## TASK DESCRIPTION
Write out every line of the records below, keeping each one word for word and in the same order.

··· DATA SUPPLIED

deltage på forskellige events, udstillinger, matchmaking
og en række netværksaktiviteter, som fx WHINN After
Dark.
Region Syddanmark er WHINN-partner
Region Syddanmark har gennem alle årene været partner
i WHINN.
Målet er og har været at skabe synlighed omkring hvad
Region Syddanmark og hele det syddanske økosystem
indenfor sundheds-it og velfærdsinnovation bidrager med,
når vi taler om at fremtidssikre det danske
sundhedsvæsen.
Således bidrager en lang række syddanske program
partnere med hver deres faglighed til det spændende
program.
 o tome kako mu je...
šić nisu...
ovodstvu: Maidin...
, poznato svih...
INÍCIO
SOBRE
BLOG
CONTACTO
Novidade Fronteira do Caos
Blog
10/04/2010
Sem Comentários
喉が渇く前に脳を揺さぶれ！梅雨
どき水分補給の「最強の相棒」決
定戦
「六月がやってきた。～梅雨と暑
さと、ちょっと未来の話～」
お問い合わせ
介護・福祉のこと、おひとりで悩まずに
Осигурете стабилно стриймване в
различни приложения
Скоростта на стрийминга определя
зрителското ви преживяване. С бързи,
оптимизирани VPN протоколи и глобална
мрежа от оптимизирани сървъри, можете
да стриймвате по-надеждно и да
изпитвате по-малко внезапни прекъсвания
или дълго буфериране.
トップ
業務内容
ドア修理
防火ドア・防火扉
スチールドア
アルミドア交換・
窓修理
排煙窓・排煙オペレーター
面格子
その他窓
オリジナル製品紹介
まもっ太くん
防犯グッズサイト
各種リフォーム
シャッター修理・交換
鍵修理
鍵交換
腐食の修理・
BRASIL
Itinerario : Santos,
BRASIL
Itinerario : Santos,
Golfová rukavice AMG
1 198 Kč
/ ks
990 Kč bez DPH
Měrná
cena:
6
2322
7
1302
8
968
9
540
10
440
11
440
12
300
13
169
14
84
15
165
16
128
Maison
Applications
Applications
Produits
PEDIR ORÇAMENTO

······

## THE COMPLETED TASK
deltage på forskellige events, udstillinger, matchmaking
og en række netværksaktiviteter, som fx WHINN After
Dark.
Region Syddanmark er WHINN-partner
Region Syddanmark har gennem alle årene været partner
i WHINN.
Målet er og har været at skabe synlighed omkring hvad
Region Syddanmark og hele det syddanske økosystem
indenfor sundheds-it og velfærdsinnovation bidrager med,
når vi taler om at fremtidssikre det danske
sundhedsvæsen.
Således bidrager en lang række syddanske program
partnere med hver deres faglighed til det spændende
program.
 o tome kako mu je...
šić nisu...
ovodstvu: Maidin...
, poznato svih...
INÍCIO
SOBRE
BLOG
CONTACTO
Novidade Fronteira do Caos
Blog
10/04/2010
Sem Comentários
喉が渇く前に脳を揺さぶれ！梅雨
どき水分補給の「最強の相棒」決
定戦
「六月がやってきた。～梅雨と暑
さと、ちょっと未来の話～」
お問い合わせ
介護・福祉のこと、おひとりで悩まずに
Осигурете стабилно стриймване в
различни приложения
Скоростта на стрийминга определя
зрителското ви преживяване. С бързи,
оптимизирани VPN протоколи и глобална
мрежа от оптимизирани сървъри, можете
да стриймвате по-надеждно и да
изпитвате по-малко внезапни прекъсвания
или дълго буфериране.
トップ
業務内容
ドア修理
防火ドア・防火扉
スチールドア
アルミドア交換・
窓修理
排煙窓・排煙オペレーター
面格子
その他窓
オリジナル製品紹介
まもっ太くん
防犯グッズサイト
各種リフォーム
シャッター修理・交換
鍵修理
鍵交換
腐食の修理・
BRASIL
Itinerario : Santos,
BRASIL
Itinerario : Santos,
Golfová rukavice AMG
1 198 Kč
/ ks
990 Kč bez DPH
Měrná
cena:
6
2322
7
1302
8
968
9
540
10
440
11
440
12
300
13
169
14
84
15
165
16
128
Maison
Applications
Applications
Produits
PEDIR ORÇAMENTO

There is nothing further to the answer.